# [What you have to do]
Excluding pictures, reproduce word for word the lines from the one containing "left ear: (856, 452)" through the end of the material below.

# [Task data]
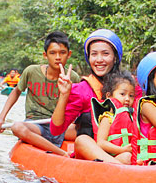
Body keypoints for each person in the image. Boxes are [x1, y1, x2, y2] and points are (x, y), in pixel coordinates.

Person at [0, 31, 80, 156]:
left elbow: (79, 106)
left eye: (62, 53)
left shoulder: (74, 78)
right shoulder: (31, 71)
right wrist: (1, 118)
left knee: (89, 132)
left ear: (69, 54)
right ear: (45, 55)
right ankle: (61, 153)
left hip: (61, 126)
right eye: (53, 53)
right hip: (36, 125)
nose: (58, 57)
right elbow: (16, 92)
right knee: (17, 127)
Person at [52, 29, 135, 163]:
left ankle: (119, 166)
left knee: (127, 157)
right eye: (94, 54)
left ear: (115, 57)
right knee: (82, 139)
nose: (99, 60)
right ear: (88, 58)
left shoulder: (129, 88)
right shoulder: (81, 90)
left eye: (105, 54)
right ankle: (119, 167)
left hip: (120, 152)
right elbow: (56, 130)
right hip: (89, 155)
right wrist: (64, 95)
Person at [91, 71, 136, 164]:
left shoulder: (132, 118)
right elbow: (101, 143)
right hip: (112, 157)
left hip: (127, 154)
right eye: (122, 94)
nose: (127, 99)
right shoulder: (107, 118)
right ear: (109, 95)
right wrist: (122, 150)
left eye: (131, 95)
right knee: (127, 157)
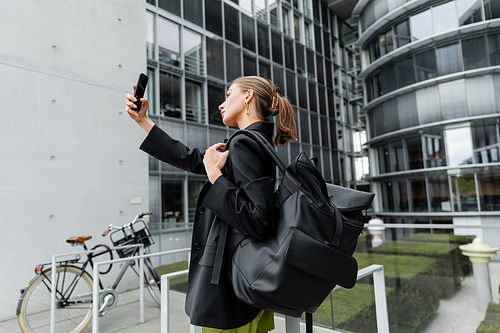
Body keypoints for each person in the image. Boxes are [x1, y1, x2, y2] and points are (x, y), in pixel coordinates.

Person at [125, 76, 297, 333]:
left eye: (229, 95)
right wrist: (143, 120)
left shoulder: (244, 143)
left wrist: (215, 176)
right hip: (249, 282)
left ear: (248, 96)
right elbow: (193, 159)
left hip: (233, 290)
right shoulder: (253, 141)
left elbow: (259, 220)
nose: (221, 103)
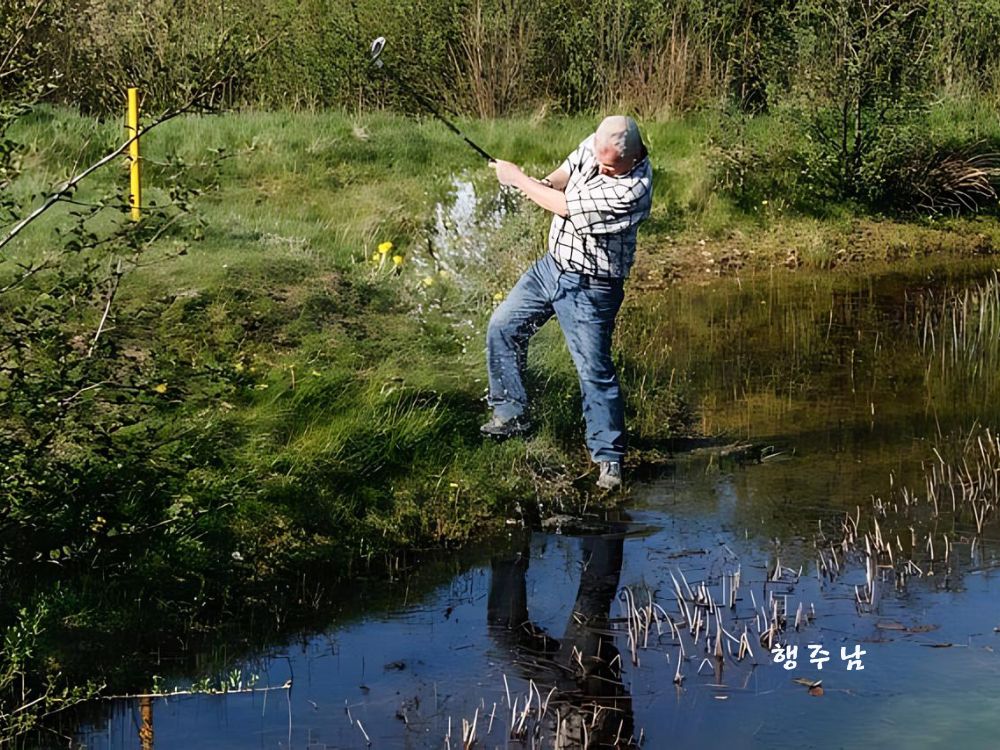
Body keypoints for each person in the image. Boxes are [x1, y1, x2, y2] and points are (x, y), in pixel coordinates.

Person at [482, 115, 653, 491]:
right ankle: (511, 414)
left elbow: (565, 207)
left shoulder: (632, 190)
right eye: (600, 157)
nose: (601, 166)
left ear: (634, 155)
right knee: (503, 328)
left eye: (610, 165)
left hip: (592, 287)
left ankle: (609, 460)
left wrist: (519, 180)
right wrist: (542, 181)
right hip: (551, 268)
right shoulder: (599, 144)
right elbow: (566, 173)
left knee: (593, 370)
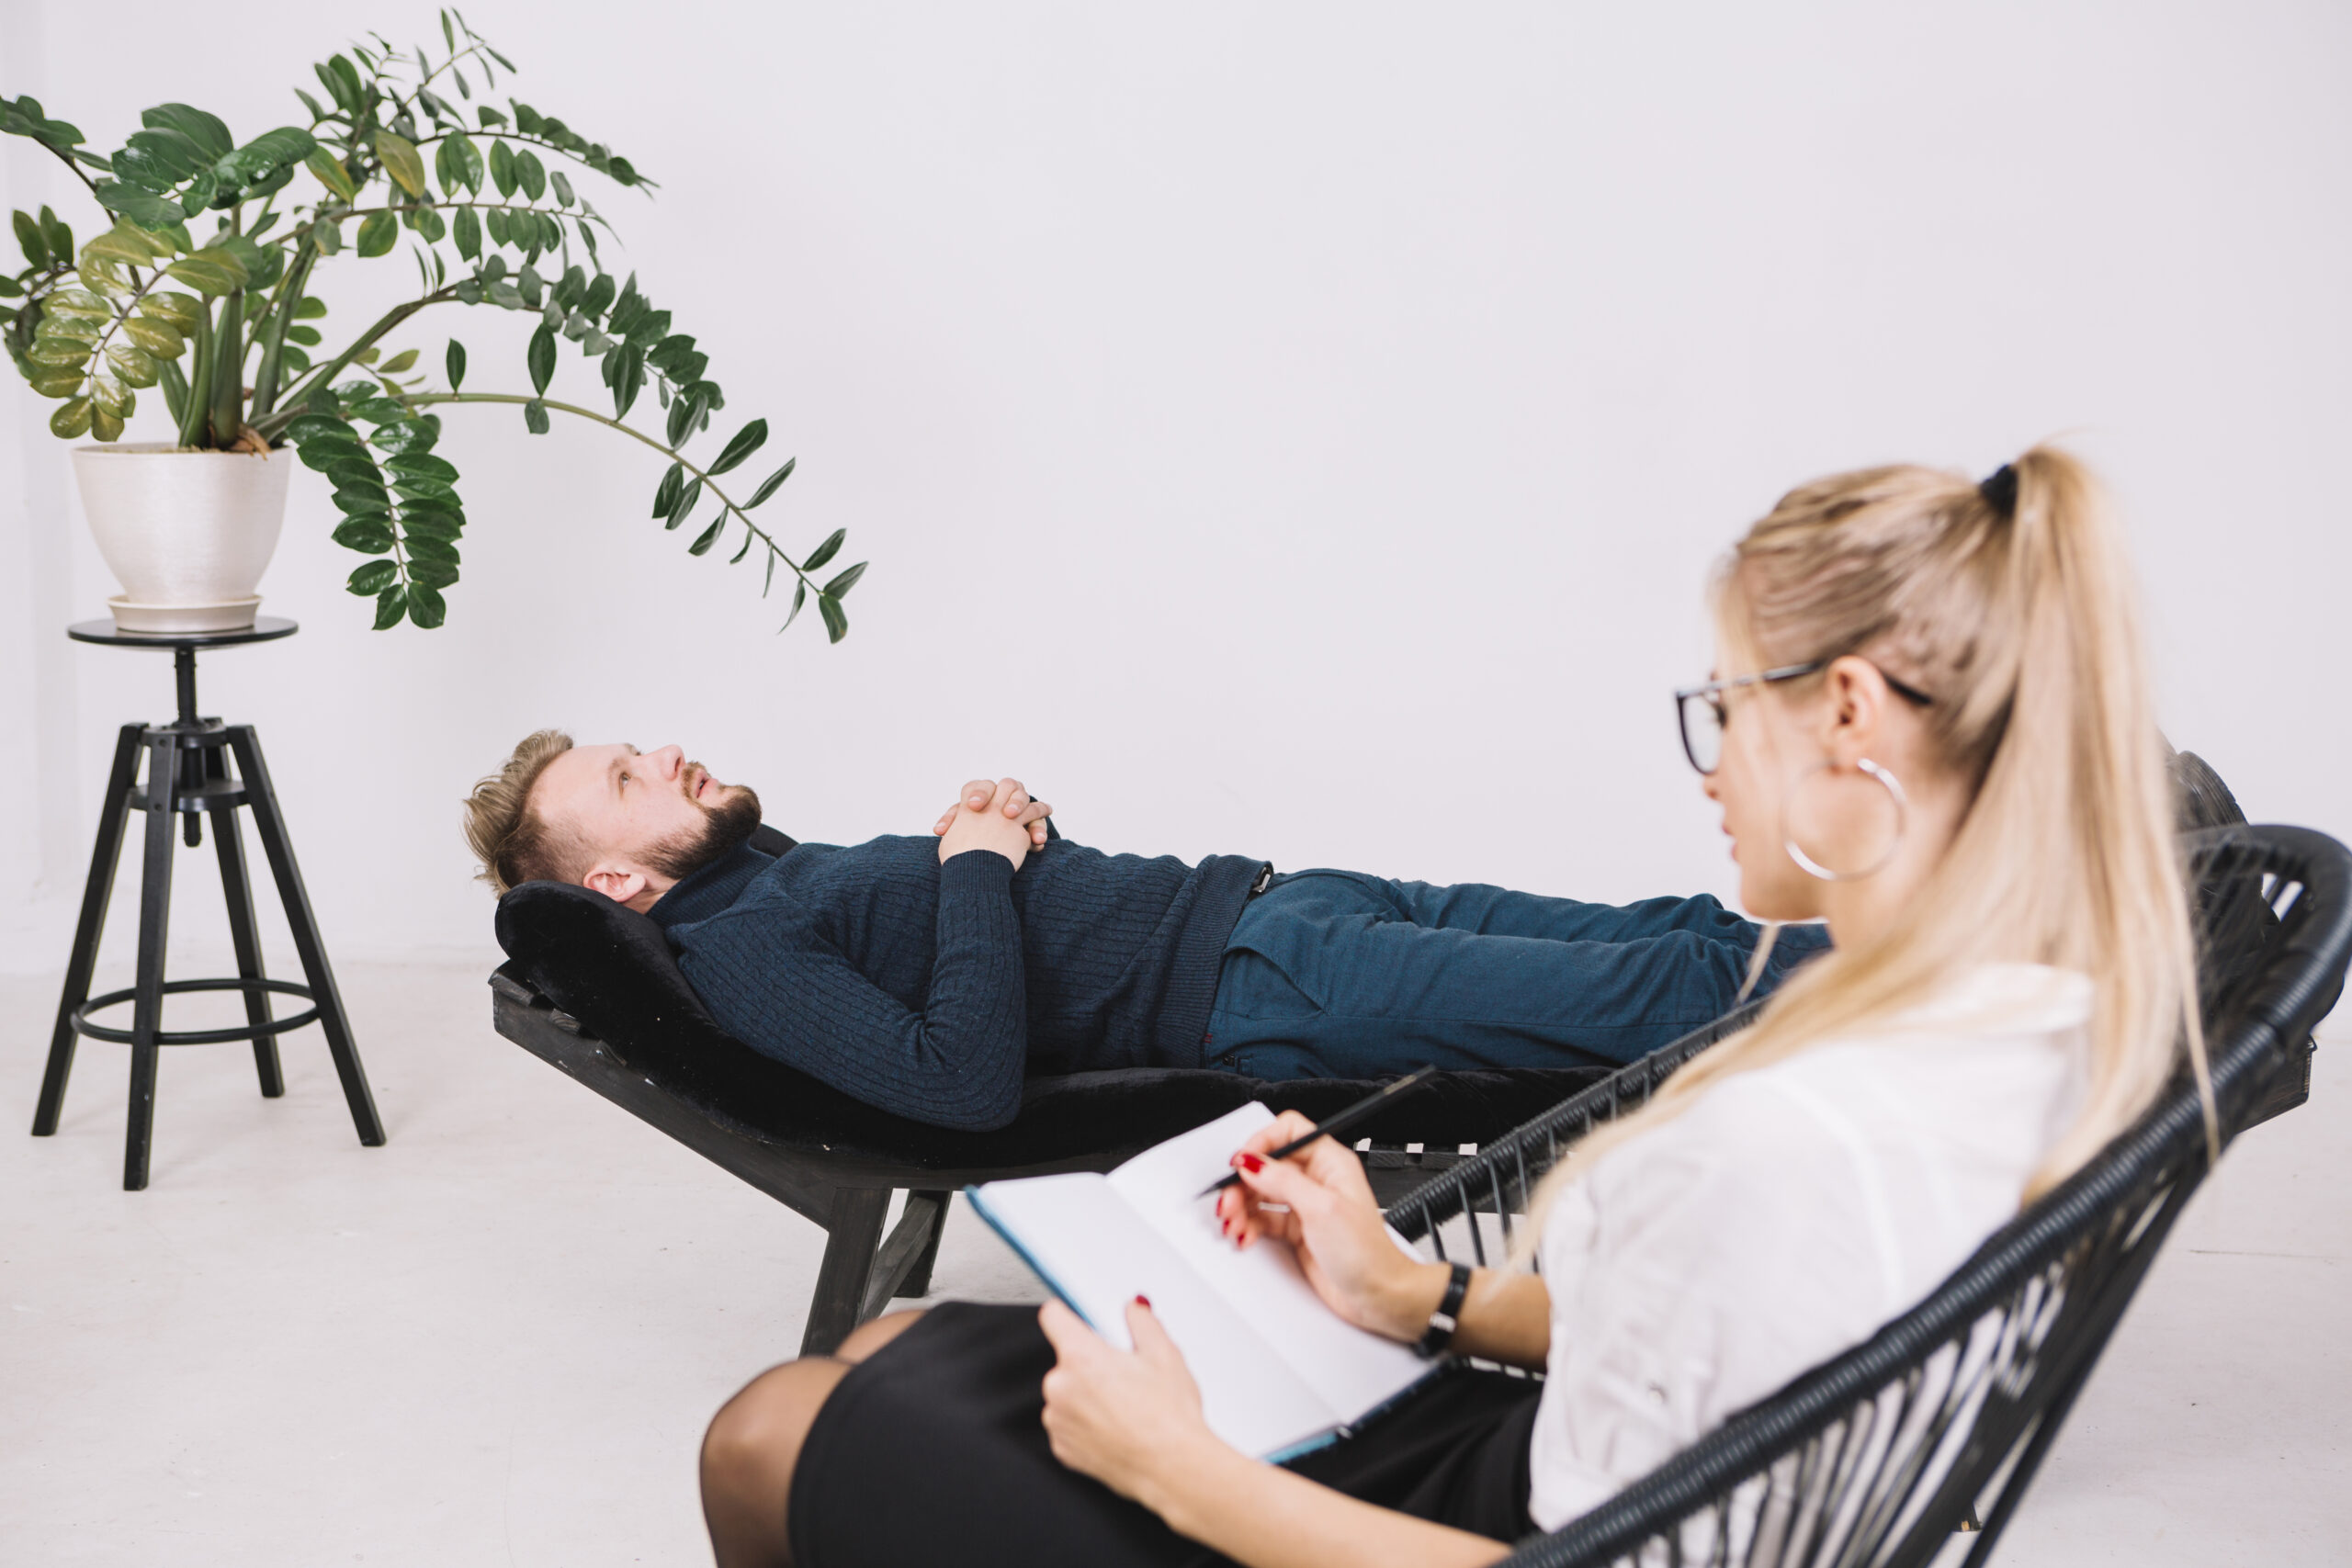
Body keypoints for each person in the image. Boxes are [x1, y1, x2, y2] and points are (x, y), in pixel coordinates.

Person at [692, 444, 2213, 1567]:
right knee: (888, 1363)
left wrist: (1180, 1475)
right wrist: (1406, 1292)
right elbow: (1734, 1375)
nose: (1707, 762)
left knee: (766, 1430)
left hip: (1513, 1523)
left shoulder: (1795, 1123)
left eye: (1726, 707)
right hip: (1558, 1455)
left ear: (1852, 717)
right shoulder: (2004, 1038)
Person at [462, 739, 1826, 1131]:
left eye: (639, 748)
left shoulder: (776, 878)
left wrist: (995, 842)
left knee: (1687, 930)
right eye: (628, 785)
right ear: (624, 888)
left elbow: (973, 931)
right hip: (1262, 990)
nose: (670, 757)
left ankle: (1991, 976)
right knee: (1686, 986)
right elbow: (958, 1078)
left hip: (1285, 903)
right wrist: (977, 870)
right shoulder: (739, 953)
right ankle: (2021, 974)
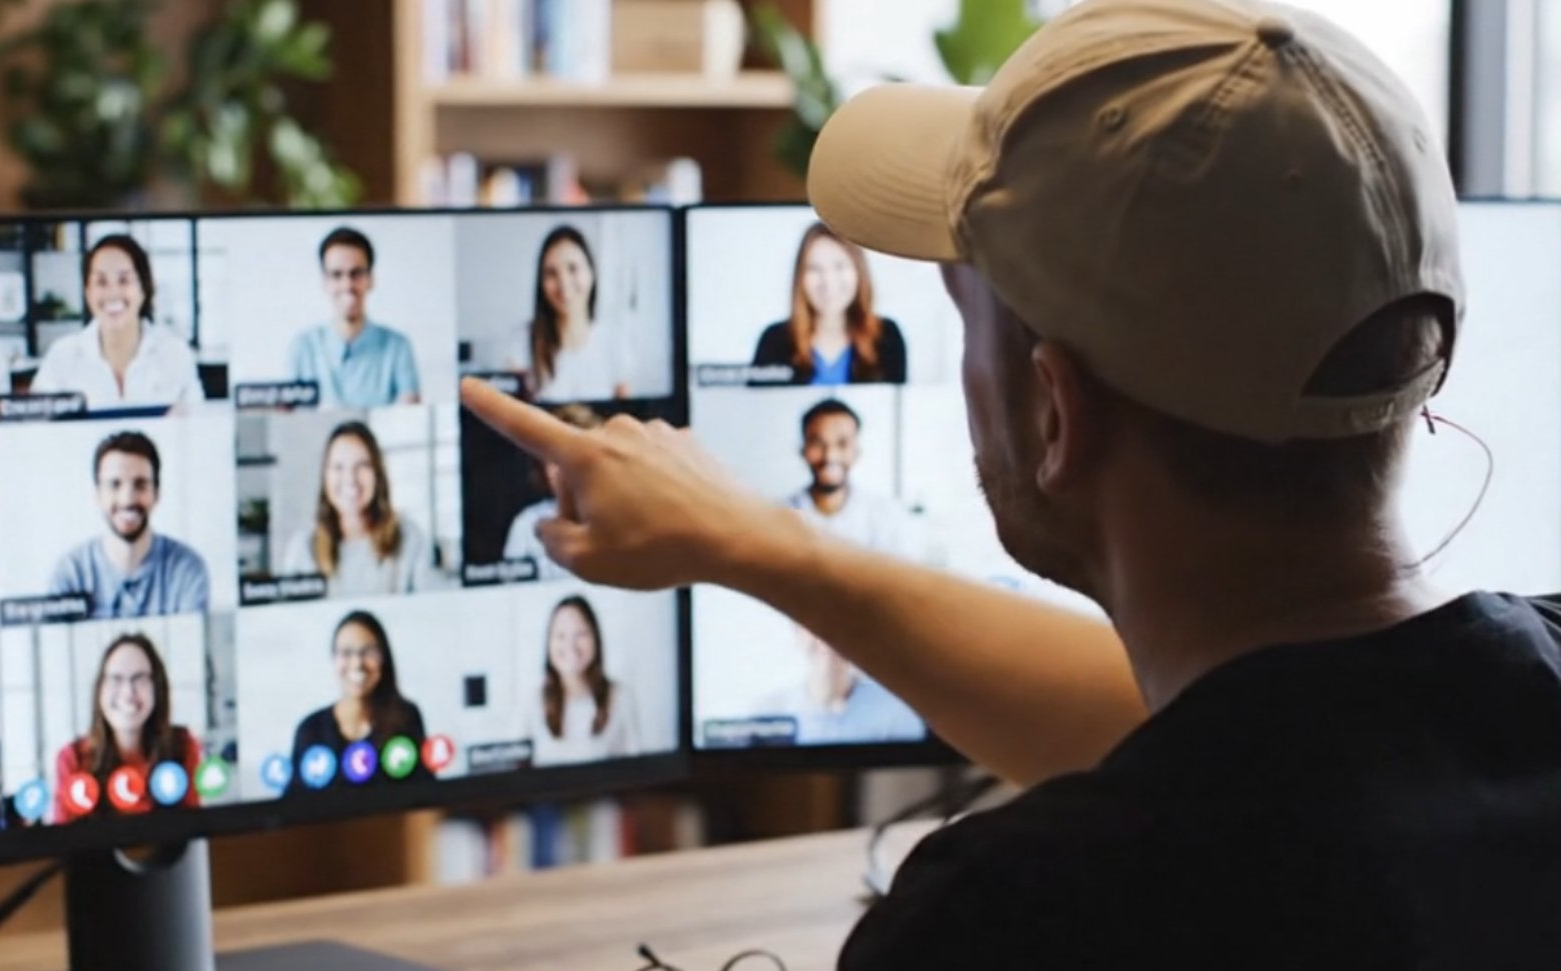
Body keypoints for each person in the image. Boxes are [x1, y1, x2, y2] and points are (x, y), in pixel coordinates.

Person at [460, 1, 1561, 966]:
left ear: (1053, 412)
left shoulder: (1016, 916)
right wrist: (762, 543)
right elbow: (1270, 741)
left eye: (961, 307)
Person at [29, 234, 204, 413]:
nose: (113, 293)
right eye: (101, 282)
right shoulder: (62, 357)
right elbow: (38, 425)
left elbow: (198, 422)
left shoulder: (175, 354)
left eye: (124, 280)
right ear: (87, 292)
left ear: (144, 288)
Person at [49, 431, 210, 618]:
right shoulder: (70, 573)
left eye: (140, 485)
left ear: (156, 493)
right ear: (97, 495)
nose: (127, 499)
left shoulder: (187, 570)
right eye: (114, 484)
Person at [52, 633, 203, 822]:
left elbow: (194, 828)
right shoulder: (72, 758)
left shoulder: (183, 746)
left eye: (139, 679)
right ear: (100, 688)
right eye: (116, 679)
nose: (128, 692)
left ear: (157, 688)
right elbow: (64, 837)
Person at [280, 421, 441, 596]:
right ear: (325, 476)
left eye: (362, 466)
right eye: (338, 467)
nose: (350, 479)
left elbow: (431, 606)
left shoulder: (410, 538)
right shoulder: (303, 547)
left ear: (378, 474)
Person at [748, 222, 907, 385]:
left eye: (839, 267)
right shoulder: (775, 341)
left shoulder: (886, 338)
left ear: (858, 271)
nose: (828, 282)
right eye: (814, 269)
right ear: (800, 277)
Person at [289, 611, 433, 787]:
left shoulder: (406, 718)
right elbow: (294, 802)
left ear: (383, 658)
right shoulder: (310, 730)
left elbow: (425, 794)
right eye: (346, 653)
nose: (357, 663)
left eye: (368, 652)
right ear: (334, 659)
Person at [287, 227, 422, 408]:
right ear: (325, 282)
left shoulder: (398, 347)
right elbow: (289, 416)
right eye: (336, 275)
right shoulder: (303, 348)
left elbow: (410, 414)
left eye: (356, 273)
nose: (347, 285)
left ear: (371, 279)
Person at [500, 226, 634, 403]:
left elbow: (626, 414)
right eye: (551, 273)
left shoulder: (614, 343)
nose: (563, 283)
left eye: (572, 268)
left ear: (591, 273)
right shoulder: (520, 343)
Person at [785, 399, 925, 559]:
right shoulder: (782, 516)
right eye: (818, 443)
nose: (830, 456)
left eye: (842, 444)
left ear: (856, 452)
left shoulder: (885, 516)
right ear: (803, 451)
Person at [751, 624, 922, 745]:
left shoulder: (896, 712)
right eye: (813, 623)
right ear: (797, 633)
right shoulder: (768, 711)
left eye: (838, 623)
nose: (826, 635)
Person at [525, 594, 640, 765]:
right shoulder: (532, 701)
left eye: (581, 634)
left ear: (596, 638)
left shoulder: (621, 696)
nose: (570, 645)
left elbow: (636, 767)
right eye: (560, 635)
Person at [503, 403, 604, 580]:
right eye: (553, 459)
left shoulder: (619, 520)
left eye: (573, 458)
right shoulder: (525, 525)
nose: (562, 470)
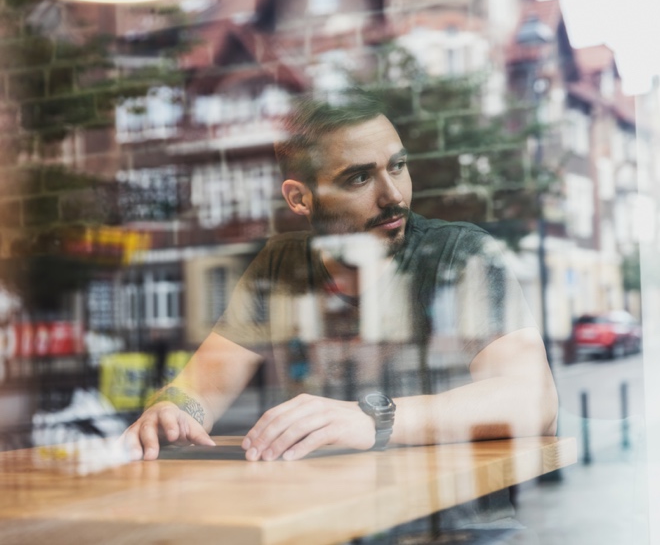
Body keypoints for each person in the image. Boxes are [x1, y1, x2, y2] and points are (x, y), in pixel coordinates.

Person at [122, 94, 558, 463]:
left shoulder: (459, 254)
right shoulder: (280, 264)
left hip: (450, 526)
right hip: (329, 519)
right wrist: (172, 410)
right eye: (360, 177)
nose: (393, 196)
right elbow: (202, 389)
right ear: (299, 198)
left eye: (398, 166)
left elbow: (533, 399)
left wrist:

# [Problem solution]
left ear: (856, 452)
left shoulder: (885, 516)
right ear: (803, 451)
Person at [751, 624, 922, 745]:
left shoulder: (896, 712)
right eye: (813, 623)
right ear: (797, 633)
right shoulder: (768, 711)
left eye: (838, 623)
nose: (826, 635)
Person at [525, 594, 640, 765]:
right shoulder: (532, 701)
left eye: (581, 634)
left ear: (596, 638)
left shoulder: (621, 696)
nose: (570, 645)
left elbow: (636, 767)
right eye: (560, 635)
Person at [503, 403, 604, 580]:
right eye: (553, 459)
left shoulder: (619, 520)
left eye: (573, 458)
right shoulder: (525, 525)
nose: (562, 470)
Body keypoints for each person in the image. Boxes are [x1, y1, x2, y2] and points are (x, y), in pixel coordinates.

Person at [122, 94, 558, 463]:
left shoulder: (459, 254)
right shoulder: (280, 264)
left hip: (450, 526)
right hip: (329, 519)
right wrist: (172, 410)
right eye: (360, 177)
nose: (393, 196)
right elbow: (202, 389)
right ear: (299, 198)
left eye: (398, 166)
left elbow: (533, 399)
left wrist:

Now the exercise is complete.